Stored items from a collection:
=== Begin Enclosure ===

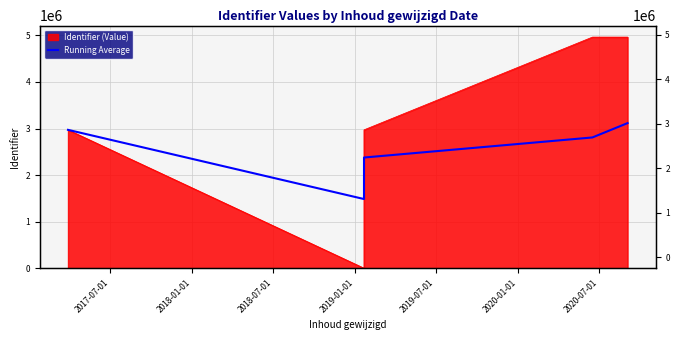

What is the smallest value displayed?

1485718.5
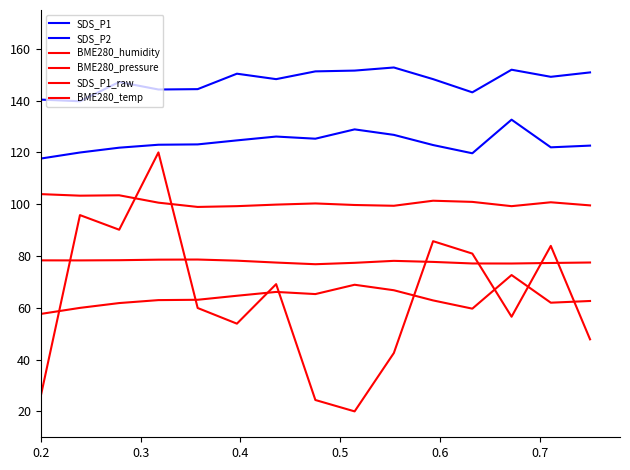

How many lines are shown in the chart?

6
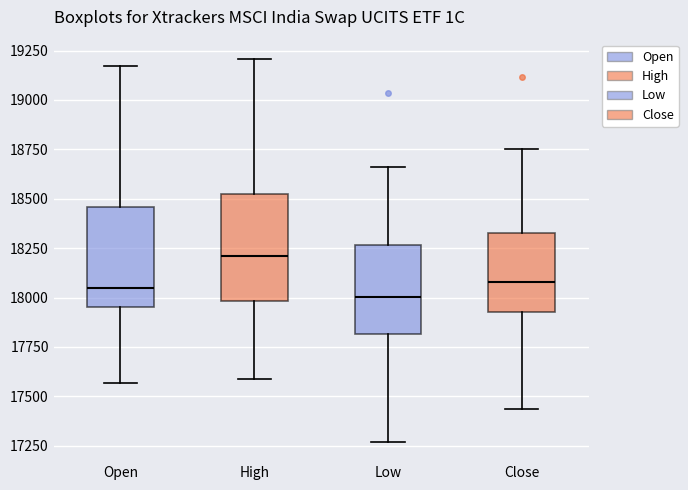

Reading left to right, read every box against the y-axis: the position of its median line, the range the box covers, and the ends of its whiskers. The values are not printed on the chart, so give them approximately, as read against the axis.

Open: median 18050, box 17950 to 18450, whiskers 17550 to 19150
High: median 18200, box 18000 to 18500, whiskers 17600 to 19200
Low: median 18000, box 17800 to 18250, whiskers 17250 to 18650
Close: median 18100, box 17950 to 18350, whiskers 17450 to 18750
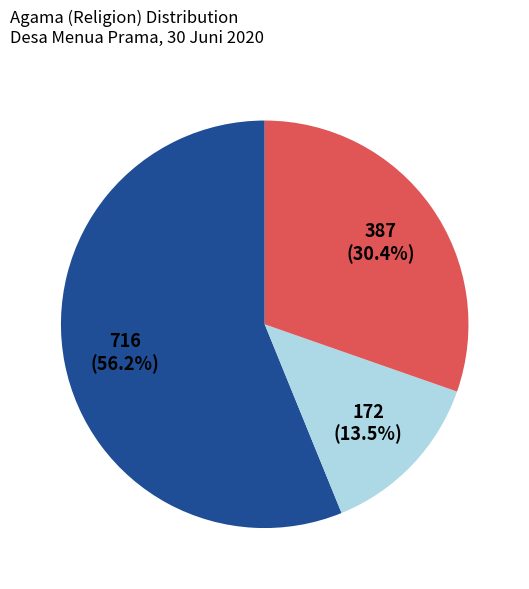

Does any single category account for the majority?

Yes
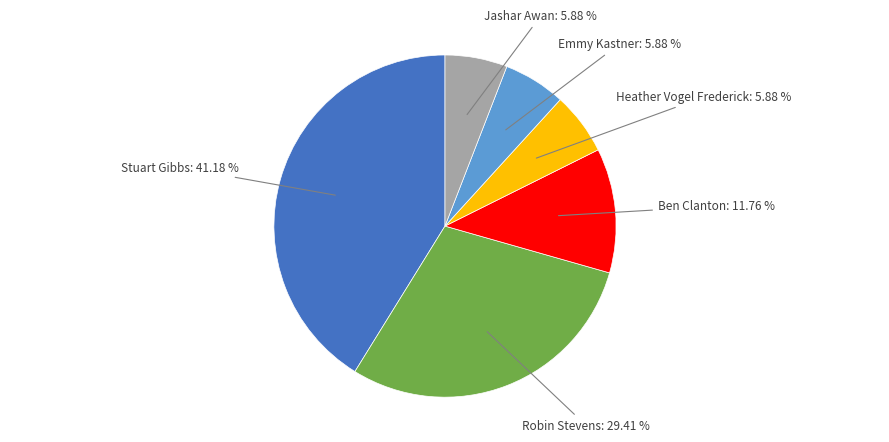

Count the number of slices in the pie.

6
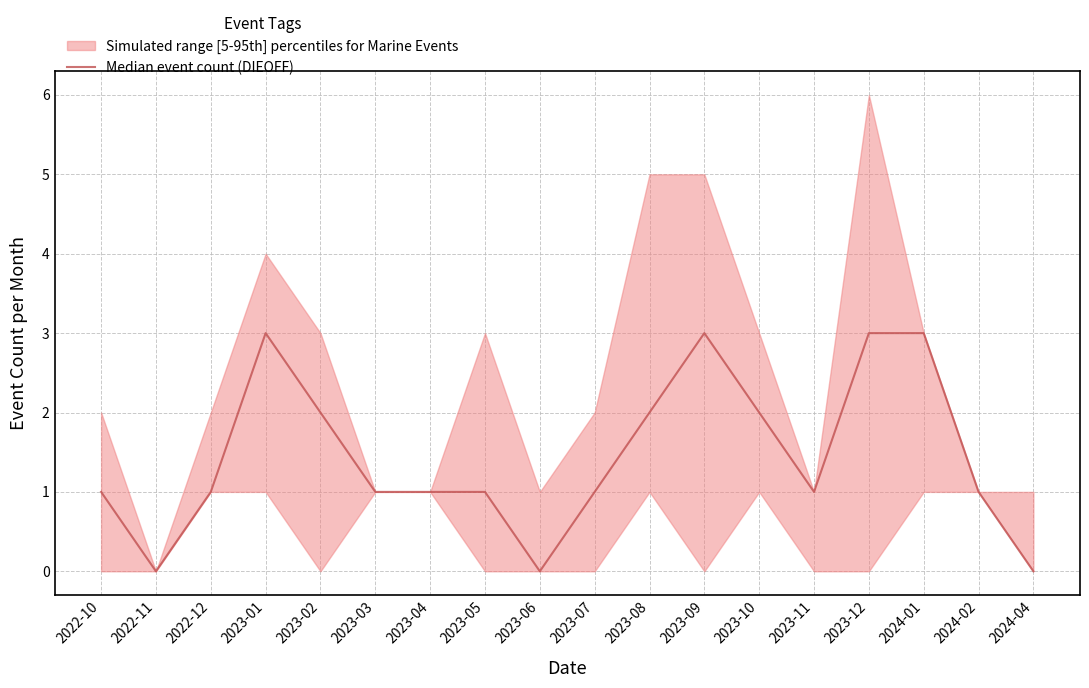

Which has a higher value, 2022-12 or 2023-10?

2023-10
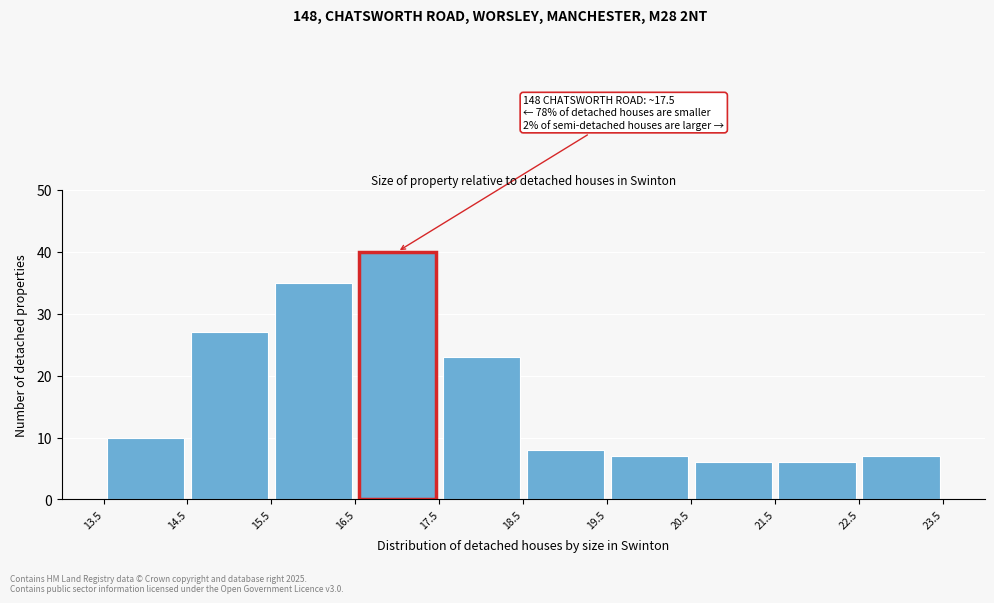

Which range on the x-axis has the tallest bar?

16.5 to 17.5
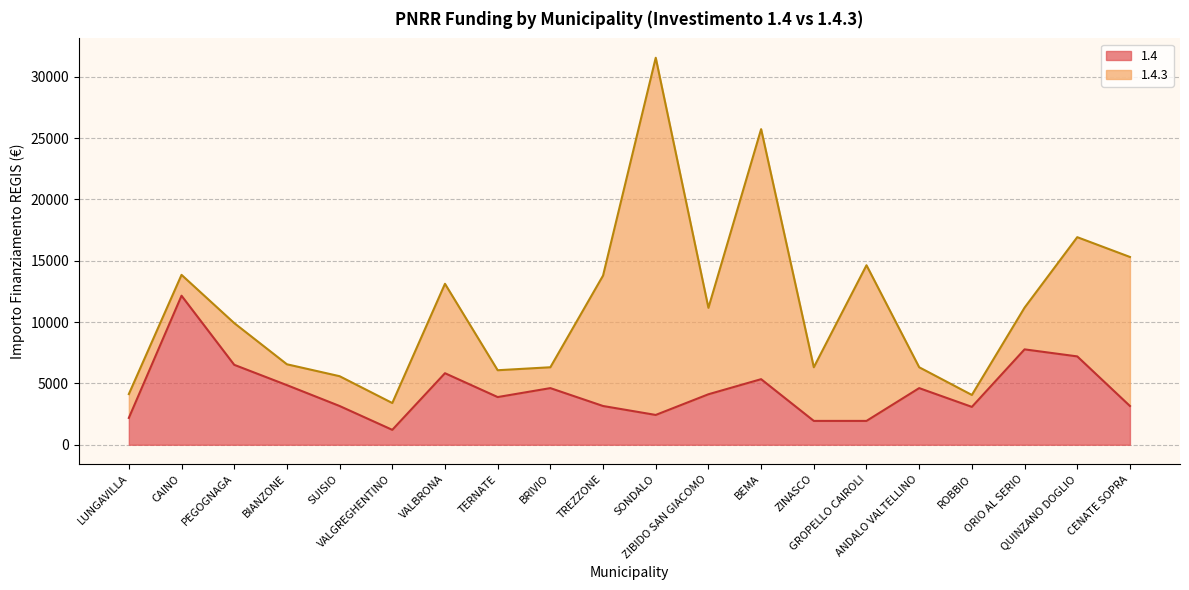

What is the change in value from PEGOGNAGA to VALGREGHENTINO?

-5302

=== End Enclosure ===

Problem requirements: Copy out the text of every item above word for word, leaving out the pictures.

Result of the task:
What is the smallest value displayed?

1485718.5

How many lines are shown in the chart?

6

Reading left to right, read every box against the y-axis: the position of its median line, the range the box covers, and the ends of its whiskers. The values are not printed on the chart, so give them approximately, as read against the axis.

Open: median 18050, box 17950 to 18450, whiskers 17550 to 19150
High: median 18200, box 18000 to 18500, whiskers 17600 to 19200
Low: median 18000, box 17800 to 18250, whiskers 17250 to 18650
Close: median 18100, box 17950 to 18350, whiskers 17450 to 18750

Does any single category account for the majority?

Yes

Count the number of slices in the pie.

6

Which has a higher value, 2022-12 or 2023-10?

2023-10

Which range on the x-axis has the tallest bar?

16.5 to 17.5

What is the change in value from PEGOGNAGA to VALGREGHENTINO?

-5302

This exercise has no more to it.